What it costs us to live courageously is ultimately always worth it.
 Choose between Comfort and Courage
 Choose Between being common and someone who courageously makes a stand for Christ
One summer morning as Ray Blankenship was preparing his breakfast, he gazed out the window, and saw a small girl being swept along in the rain-flooded drainage ditch beside his Andover, Ohio, home. Blankenship knew that farther downstream, the ditch disappeared with a roar underneath a road and then emptied into the main culvert. Ray dashed out the door and raced along the ditch, trying to get ahead of the foundering child. Then he hurled himself into the deep, churning water. Blankenship surfaced and was able to grab the child’s arm. They tumbled end over end. Within about three feet of the yawning culvert, Ray’s free hand felt something–possibly a rock– protruding from one bank. He clung desperately, but the tremendous force of the water tried to tear him and the child away. “If I can just hang on until help comes,” he thought. He did better than that. By the time fire-department rescuers arrived, Blankenship had pulled the girl to safety. Both were treated for shock. On April 12, 1989, Ray Blankenship was awarded the Coast Guard’s Silver Lifesaving Medal. The award is fitting, for this selfless person was at even greater risk to himself than most people knew.
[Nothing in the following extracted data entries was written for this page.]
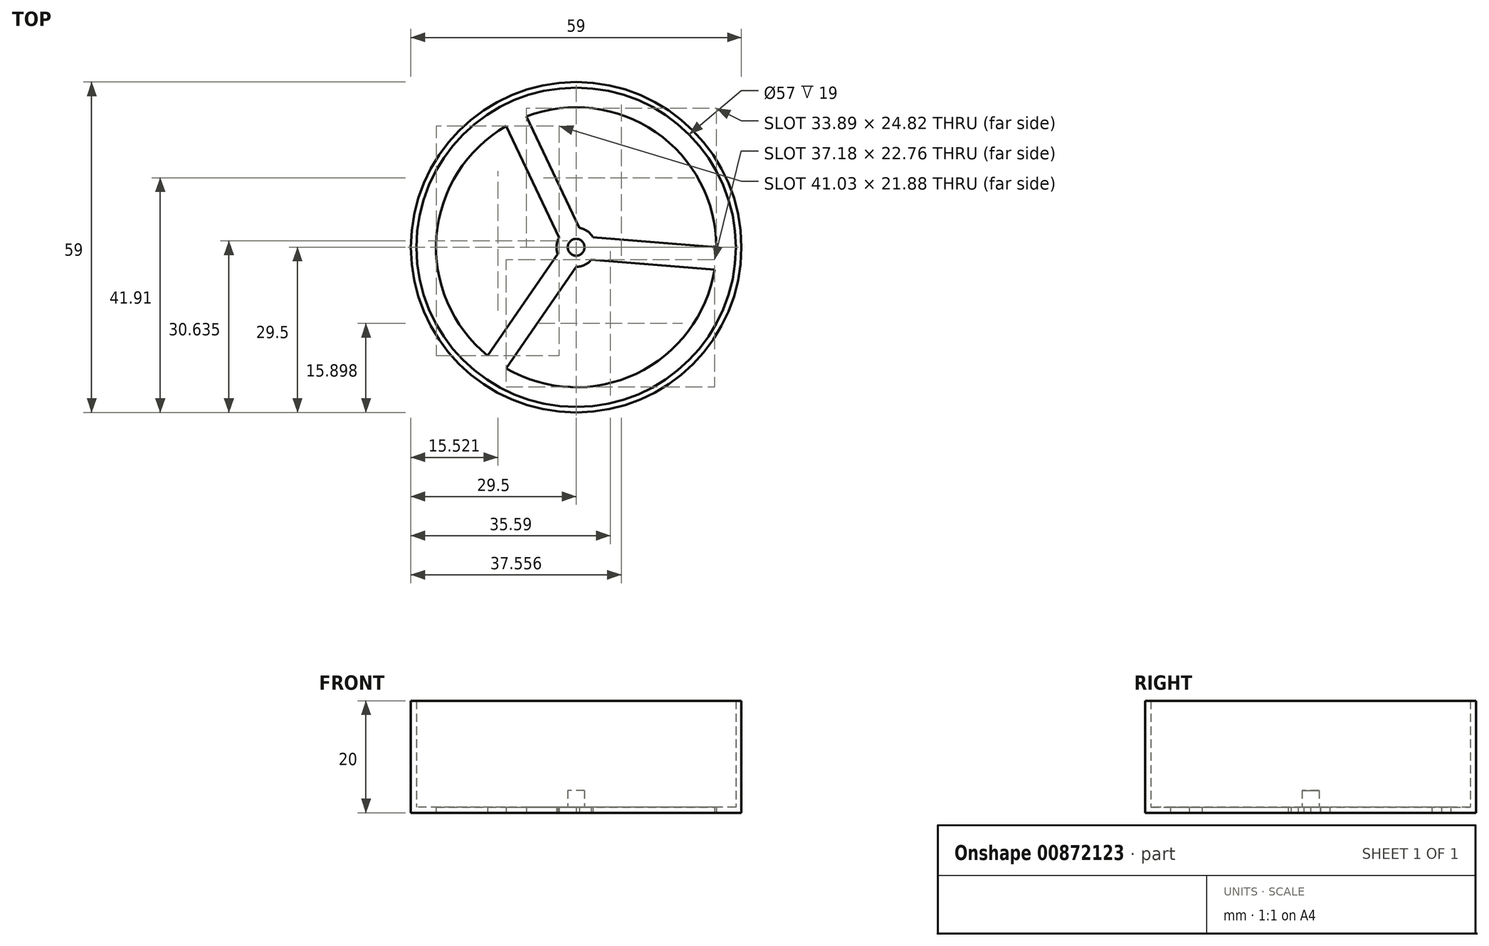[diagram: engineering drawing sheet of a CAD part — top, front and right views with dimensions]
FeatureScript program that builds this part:
annotation { "Feature Type Name" : "Feature", "Feature Type Description" : "" }
export const myFeature = defineFeature(function(context is Context, id is Id, definition is map)
    precondition{}
    {
        {
            var Q0;
            Q0=qCreatedBy(makeId("Top.planeOp"),FACE);
            var sketch = newSketch(context, id + "F0", { "sketchPlane" : qUnion([Q0])});
            skCircle(sketch, "E0", {"center": v(0, 0) * mm, "radius": 25 * mm});
            skCircle(sketch, "E1", {"center": v(0, 0) * mm, "radius": 29.5 * mm});
            skCircle(sketch, "E2", {"center": v(0, 0) * mm, "radius": 28.5 * mm});
            skCircle(sketch, "E3", {"center": v(0, 0) * mm, "radius": 3.5 * mm});
            skLineSegment(sketch, "E4", {"start": v(-12.5, -21.65) * mm, "end": v(0.01, -3.5) * mm});
            skLineSegment(sketch, "E5", {"start": v(-15.8, -19.38) * mm, "end": v(-3.28, -1.23) * mm});
            skLineSegment(sketch, "E6", {"start": v(-8.89, 23.37) * mm, "end": v(0.58, 3.45) * mm});
            skLineSegment(sketch, "E7", {"start": v(-12.5, 21.65) * mm, "end": v(-3.04, 1.74) * mm});
            skLineSegment(sketch, "E8", {"start": v(25, 0) * mm, "end": v(3.02, 1.76) * mm});
            skLineSegment(sketch, "E9", {"start": v(24.68, -3.99) * mm, "end": v(2.7, -2.22) * mm});
            skSolve(sketch);
        }
        {
            var Q0;
            Q0 = qSketchRegion(id + "F0", true);
            extrude(context, id + "F1", {"entities" : qUnion([Q0]), "depth" : 20 * mm, "offsetDistance" : 25 * mm});
        }
        {
            var Q0;
            Q0=makeQuery(id+"F0.imprint","IMPRINT",FACE,{"disambiguationData":[TD([[makeQuery(id+"F0.imprint","IMPRINT",EDGE,{"derivedFrom":sQuery(id+"F0.wireOp",EDGE,"E0")}),-1.0]])]});
            var Q1;
            {var subQ0=sQuery(id+"F0.wireOp",EDGE,"E6");Q1=makeQuery(id+"F0.imprint","IMPRINT",FACE,{"disambiguationData":[TD([[makeQuery(id+"F0.imprint","IMPRINT",EDGE,{"derivedFrom":subQ0}),-1.0]])]});}
            var Q2;
            {var subQ0=sQuery(id+"F0.wireOp",EDGE,"E4");Q2=makeQuery(id+"F0.imprint","IMPRINT",FACE,{"disambiguationData":[TD([[makeQuery(id+"F0.imprint","IMPRINT",EDGE,{"derivedFrom":subQ0}),1.0]])]});}
            var Q3;
            {var subQ0=sQuery(id+"F0.wireOp",EDGE,"E3");var subQ4=makeQuery(id+"F0.imprint","INTERSECT",VERTEX,{"derivedFrom":[subQ0,sQuery(id+"F0.wireOp",EDGE,"E6")]});Q3=makeQuery(id+"F0.imprint","IMPRINT",FACE,{"disambiguationData":[TD([[makeQuery(id+"F0.imprint","IMPRINT",EDGE,{"disambiguationData":[TD([[subQ4,1.0]])],"derivedFrom":subQ0}),1.0]])]});}
            var Q4;
            {var subQ0=sQuery(id+"F0.wireOp",EDGE,"E8");Q4=makeQuery(id+"F0.imprint","IMPRINT",FACE,{"disambiguationData":[TD([[makeQuery(id+"F0.imprint","IMPRINT",EDGE,{"derivedFrom":subQ0}),1.0]])]});}
            extrude(context, id + "F2", {"entities" : qUnion([Q0, Q1, Q2, Q3, Q4]), "operationType" : NewBodyOperationType.ADD, "depth" : 1 * mm, "offsetDistance" : 25 * mm});
        }
        {
            var Q0;
            Q0=makeQuery(id+"F2.opExtrude","CAP_FACE",FACE,{"disambiguationData":[OSD([sQuery(id+"F0.wireOp",EDGE,"E0"),sQuery(id+"F0.wireOp",EDGE,"E2"),sQuery(id+"F0.wireOp",EDGE,"E3"),sQuery(id+"F0.wireOp",EDGE,"E4"),sQuery(id+"F0.wireOp",EDGE,"E5"),sQuery(id+"F0.wireOp",EDGE,"E6"),sQuery(id+"F0.wireOp",EDGE,"E7"),sQuery(id+"F0.wireOp",EDGE,"E8"),sQuery(id+"F0.wireOp",EDGE,"E9")])],"isStart":false});
            var sketch = newSketch(context, id + "F3", { "sketchPlane" : qUnion([Q0])});
            skCircle(sketch, "E10", {"center": v(0, 0) * mm, "radius": 1.5 * mm});
            skSolve(sketch);
        }
        {
            var Q0;
            Q0=makeQuery(id+"F3.imprint","IMPRINT",FACE,{"disambiguationData":[TD([[makeQuery(id+"F3.imprint","IMPRINT",EDGE,{"derivedFrom":sQuery(id+"F3.wireOp",EDGE,"E10")}),1.0]])]});
            extrude(context, id + "F4", {"entities" : qUnion([Q0]), "operationType" : NewBodyOperationType.ADD, "depth" : 3 * mm, "offsetDistance" : 25 * mm});
        }
    });
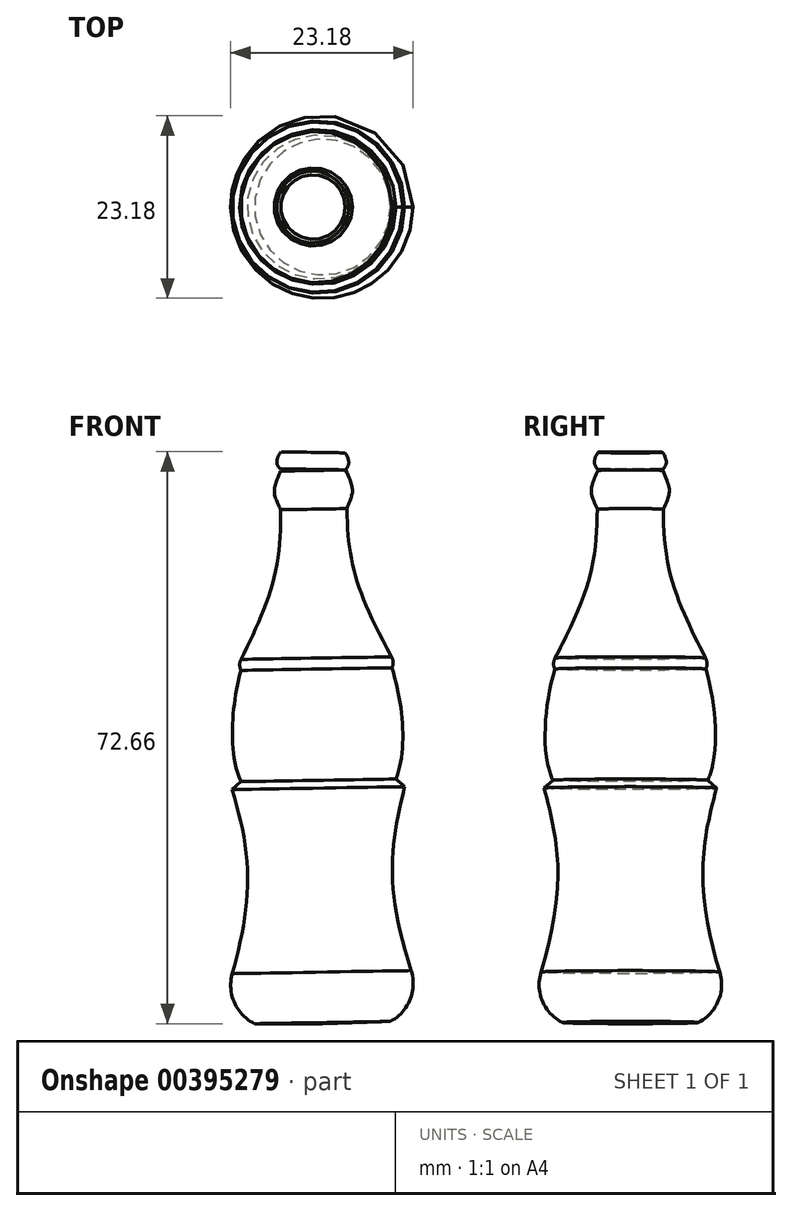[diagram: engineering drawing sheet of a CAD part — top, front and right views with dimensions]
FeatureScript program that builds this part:
annotation { "Feature Type Name" : "Feature", "Feature Type Description" : "" }
export const myFeature = defineFeature(function(context is Context, id is Id, definition is map)
    precondition{}
    {
        {
            var Q0;
            Q0=qCreatedBy(makeId("Front.planeOp"),FACE);
            var sketch = newSketch(context, id + "F0", { "sketchPlane" : qUnion([Q0])});
            skFitSpline(sketch, "E0", {"points": [v(-32.02, 18.24) * mm, v(-37.06, -0.77) * mm], "startDerivative": vector(0.32, -20.8) * mm, "endDerivative": vector(-12.64, -25.36) * mm});
            skLineSegment(sketch, "E1", {"start": v(-32.02, 18.24) * mm, "end": v(-27.82, 18.24) * mm});
            skFitSpline(sketch, "E2", {"points": [v(-32.02, 18.24) * mm, v(-32.02, 23.16) * mm], "startDerivative": vector(-2.65, 6.35) * mm, "endDerivative": vector(3.66, 8.4) * mm});
            skLineSegment(sketch, "E3", {"start": v(-32.02, 23.16) * mm, "end": v(-27.9, 23.16) * mm});
            skArc(sketch, "E4", {"start": v(-37.06, -0.77) * mm, "mid": v(-37.23, -1.46) * mm, "end": v(-37.06, -2.16) * mm});
            skFitSpline(sketch, "E5", {"points": [v(-37.06, -2.16) * mm, v(-37.06, -16.3) * mm], "startDerivative": vector(-3.66, -13.72) * mm, "endDerivative": vector(5.06, -10.95) * mm});
            skLineSegment(sketch, "E6", {"start": v(-37.06, -16.3) * mm, "end": v(-38.16, -17.31) * mm});
            skFitSpline(sketch, "E7", {"points": [v(-38.16, -17.31) * mm, v(-38.16, -40.7) * mm], "startDerivative": vector(6.44, -22.2) * mm, "endDerivative": vector(-9.02, -31.7) * mm});
            skArc(sketch, "E8", {"start": v(-38.16, -40.7) * mm, "mid": v(-37.9, -44.38) * mm, "end": v(-35.33, -47.05) * mm});
            skLineSegment(sketch, "E9", {"start": v(-35.33, -47.05) * mm, "end": v(-26.7, -47.05) * mm});
            skLineSegment(sketch, "E10", {"start": v(-27.9, 23.16) * mm, "end": v(-26.7, -47.05) * mm});
            skPoint(sketch, "E10.startSnap0", {"position": v(-27.94, 18.24) * mm});
            skPoint(sketch, "E11.orphan", {"position": v(-18.06, -47.05) * mm});
            skSolve(sketch);
        }
        {
            var Q0;
            Q0=makeQuery(id+"F0.imprint","IMPRINT",FACE,{"disambiguationData":[TD([[makeQuery(id+"F0.imprint","IMPRINT",EDGE,{"derivedFrom":sQuery(id+"F0.wireOp",EDGE,"E0")}),1.0]])]});
            var Q1;
            {var subQ0=sQuery(id+"F0.wireOp",EDGE,"E1");Q1=makeQuery(id+"F0.imprint","IMPRINT",FACE,{"disambiguationData":[TD([[makeQuery(id+"F0.imprint","IMPRINT",EDGE,{"derivedFrom":subQ0}),1.0]])]});}
            var Q2;
            {var subQ0=sQuery(id+"F0.wireOp",EDGE,"E3");Q2=makeQuery(id+"F0.imprint","IMPRINT",FACE,{"disambiguationData":[TD([[makeQuery(id+"F0.imprint","IMPRINT",EDGE,{"derivedFrom":subQ0}),1.0]])]});}
            var Q3;
            Q3=sQuery(id+"F0.wireOp",EDGE,"E10");
            revolve(context, id + "F1", {"entities" : qUnion([Q0, Q1, Q2]), "axis" : qUnion([Q3]), "revolveType" : RevolveType.FULL});
        }
        {
            var Q0;
            Q0=makeQuery(id+"F1.opRevolve","SWEPT_EDGE",EDGE,{"disambiguationData":[OSD([sQuery(id+"F0.wireOp",EDGE,"E2"),sQuery(id+"F0.wireOp",EDGE,"E3")])]});
            cPlane(context, id + "F2", {"entities" : qUnion([Q0]), "cplaneType" : CPlaneType.LINE_ANGLE, "offset" : 25.4 * mm, "angle" : 90 * degree, "width" : 152.4 * mm, "height" : 152.4 * mm});
        }
        {
            var Q0;
            Q0=qCreatedBy(id+"F2.planeOp",FACE);
            var sketch = newSketch(context, id + "F3", { "sketchPlane" : qUnion([Q0])});
            skLineSegment(sketch, "E12", {"start": v(23.83, 23.3) * mm, "end": v(27.95, 23.3) * mm});
            skFitSpline(sketch, "E13", {"points": [v(23.83, 23.3) * mm, v(23.83, 25.47) * mm], "startDerivative": vector(-1.47, 1.47) * mm, "endDerivative": vector(2.2, 3.39) * mm});
            skLineSegment(sketch, "E14", {"start": v(23.83, 25.47) * mm, "end": v(27.91, 25.47) * mm});
            skLineSegment(sketch, "E15", {"start": v(27.91, 25.47) * mm, "end": v(27.95, 23.3) * mm});
            skSolve(sketch);
        }
        {
            var Q0;
            Q0=makeQuery(id+"F3.imprint","IMPRINT",FACE,{"disambiguationData":[TD([[makeQuery(id+"F3.imprint","IMPRINT",EDGE,{"derivedFrom":sQuery(id+"F3.wireOp",EDGE,"E12")}),1.0]])]});
            var Q1;
            Q1=sQuery(id+"F3.wireOp",EDGE,"E15");
            revolve(context, id + "F4", {"entities" : qUnion([Q0]), "axis" : qUnion([Q1]), "revolveType" : RevolveType.FULL});
        }
    });
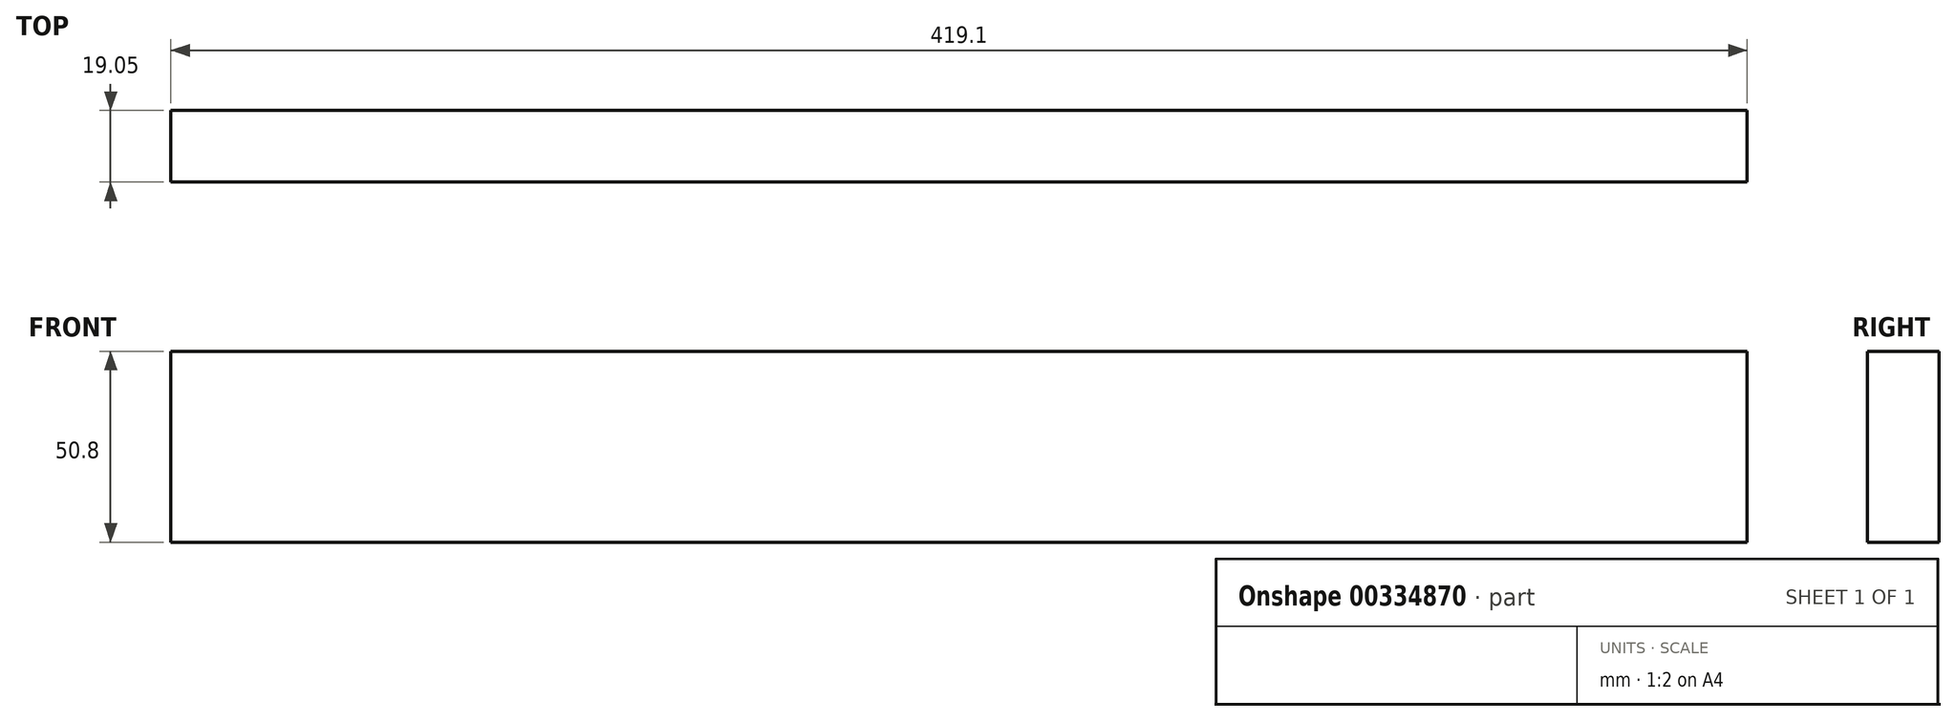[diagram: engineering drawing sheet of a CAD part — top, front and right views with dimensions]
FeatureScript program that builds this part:
annotation { "Feature Type Name" : "Feature", "Feature Type Description" : "" }
export const myFeature = defineFeature(function(context is Context, id is Id, definition is map)
    precondition{}
    {
        {
            var Q0;
            Q0=qCreatedBy(makeId("Top.planeOp"),FACE);
            var sketch = newSketch(context, id + "F0", { "sketchPlane" : qUnion([Q0])});
            skLineSegment(sketch, "E0.bottom", {"start": v(-209.55, 9.7) * mm, "end": v(209.55, 9.7) * mm});
            skLineSegment(sketch, "E0.top", {"start": v(-209.55, -9.35) * mm, "end": v(209.55, -9.35) * mm});
            skLineSegment(sketch, "E0.left", {"start": v(-209.55, 9.7) * mm, "end": v(-209.55, -9.35) * mm});
            skLineSegment(sketch, "E0.right", {"start": v(209.55, 9.7) * mm, "end": v(209.55, -9.35) * mm});
            skSolve(sketch);
        }
        {
            var Q0;
            Q0=makeQuery(id+"F0.imprint","IMPRINT",FACE,{"disambiguationData":[TD([[makeQuery(id+"F0.imprint","IMPRINT",EDGE,{"derivedFrom":sQuery(id+"F0.wireOp",EDGE,"E0.bottom")}),-1.0]])]});
            extrude(context, id + "F1", {"entities" : qUnion([Q0]), "depth" : 50.8 * mm});
        }
    });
Ray Blankenship can’t swim
1 Corinthians 16:13 (ESV) Be watchful, stand firm in the faith, act like men, be strong.
Andrízō – To behave courageously. Vines: “to make a man of”
“not so much in a physical sense as in the convictions of our spiritual life”.
Men, if you want to demonstrate to your family that you are a man of convictions, you will need to demonstrate it to them in your actions, your attitudes, your behavior. If you have not been demonstrating, then begin anew. Take a stand publicly with your family, and then ask them to lovingly help you be a man of conviction.
Being Courageous begins with simple things. Like when your daughter or granddaughter makes a simple request:
“Daddy, would you dance with me?”
Maybe it’s in a public place while you are waiting for someone, maybe it’s at an inconvenient time when you are late for a meeting.
Would you stop and get out and go over to her and take the lead.
Or would you say you will just watch.
My guess is many would say they’d just watch. I admit there have been times when that’s all I’ve done. Shamefully.
A Courageous Man comes to grip with his responsibilities before God for his family, and even his children’s families.
Courageous Men put the needs of their family first, in order to protect, and encourage them to stand firm in following God
Do your children and grandchildren see you as a Courageous Man? Do they know you are not afraid to follow God, to name Jesus Christ as the one you follow in all your ways?